In addition to being a nuisance, spam (junk) emails waste user time, disk space and network bandwidth. On my way back to KFUPM after the summer vacation, a simple idea regarding spam filtering hit me.
It all began with a simple question: “Why don’t you want to see spam emails?“. The answer was straightforward: “Because I’m not interested in whatever subjects the email is talking about“. Then, I started thinking:
We can’t use the subject header of the email because it can be totally unrelated to the body. So, we have to look at the content itself. How about if we extracted keywords that represent the main subject(s) of the email, and then compared them with keywords that represent the subjects that the user is interested in? After that, we should come up with a predicted “level of interest“. If it is too low, then the user will (most probably) not be interested in seeing this email (i.e. it’s spam).

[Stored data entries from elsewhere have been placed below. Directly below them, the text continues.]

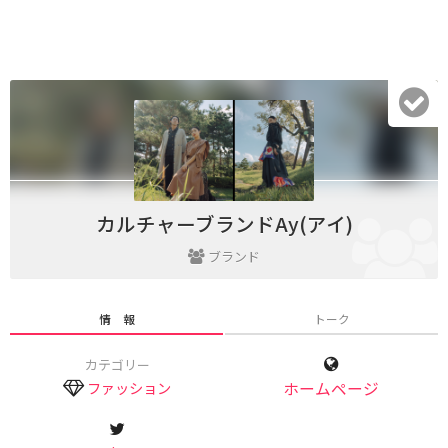
カルチャーブランドAy(アイ)
ブランド
情 報
トーク
カテゴリー
ファッション
ホームページ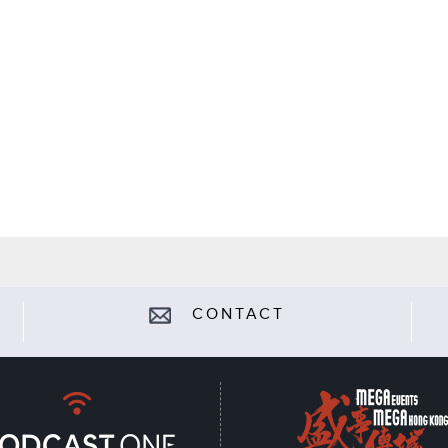
CONTACT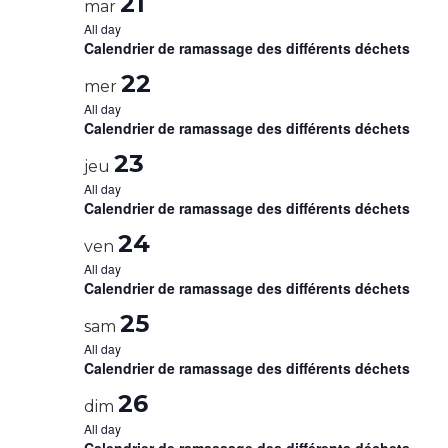
21
mar
All day
Calendrier de ramassage des différents déchets
22
mer
All day
Calendrier de ramassage des différents déchets
23
jeu
All day
Calendrier de ramassage des différents déchets
24
ven
All day
Calendrier de ramassage des différents déchets
25
sam
All day
Calendrier de ramassage des différents déchets
26
dim
All day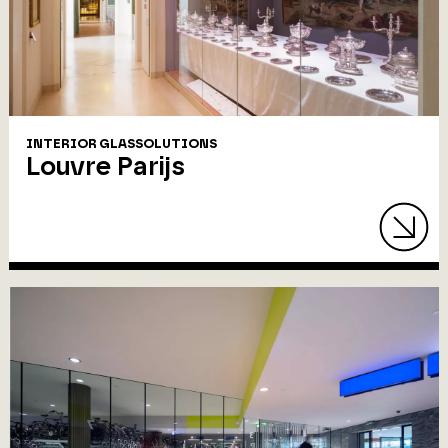
INTERIOR GLASSOLUTIONS
Louvre Parijs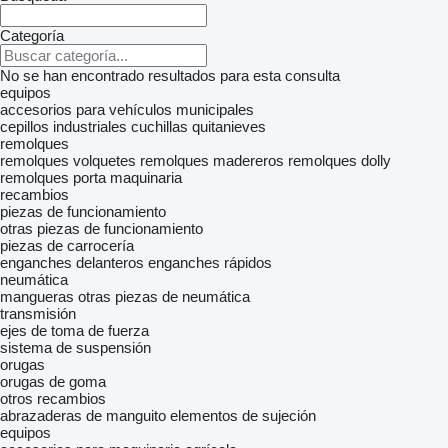
Categoría
No se han encontrado resultados para esta consulta
equipos
accesorios para vehículos municipales
cepillos industriales
cuchillas quitanieves
remolques
remolques volquetes
remolques madereros
remolques dolly
remolques porta maquinaria
recambios
piezas de funcionamiento
otras piezas de funcionamiento
piezas de carrocería
enganches delanteros
enganches rápidos
neumática
mangueras
otras piezas de neumática
transmisión
ejes de toma de fuerza
sistema de suspensión
orugas
orugas de goma
otros recambios
abrazaderas de manguito
elementos de sujeción
equipos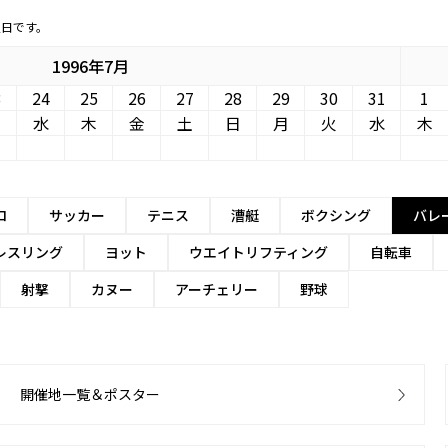
定日です。
1996年7月
3
24
25
26
27
28
29
30
31
1
火
水
木
金
土
日
月
火
水
木
ロ
サッカー
テニス
漕艇
ボクシング
バレ
レスリング
ヨット
ウエイトリフティング
自転車
射撃
カヌー
アーチェリー
野球
開催地一覧＆ポスター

This idea is now the core of my senior project. It will be a research-oriented, AI-related project. Regarding the first phase (keyword extraction), my teammate and I will most probably use some of the available services. We will focus our efforts on the second phase (keyword comparison). We have to figure out exactly how to do it and how to incorporate machine learning in it. We also might improve it by using Bayesian Belief Networks and/or Functional Network classifiers.
Spam filtering is one of the hot topics in the application of data mining and AI techniques. By working in this project, we hope that we can contribute to the ongoing research and develop an approach that will hopefully be taken as a basis for a new filtering technique or as an addition to existing ones.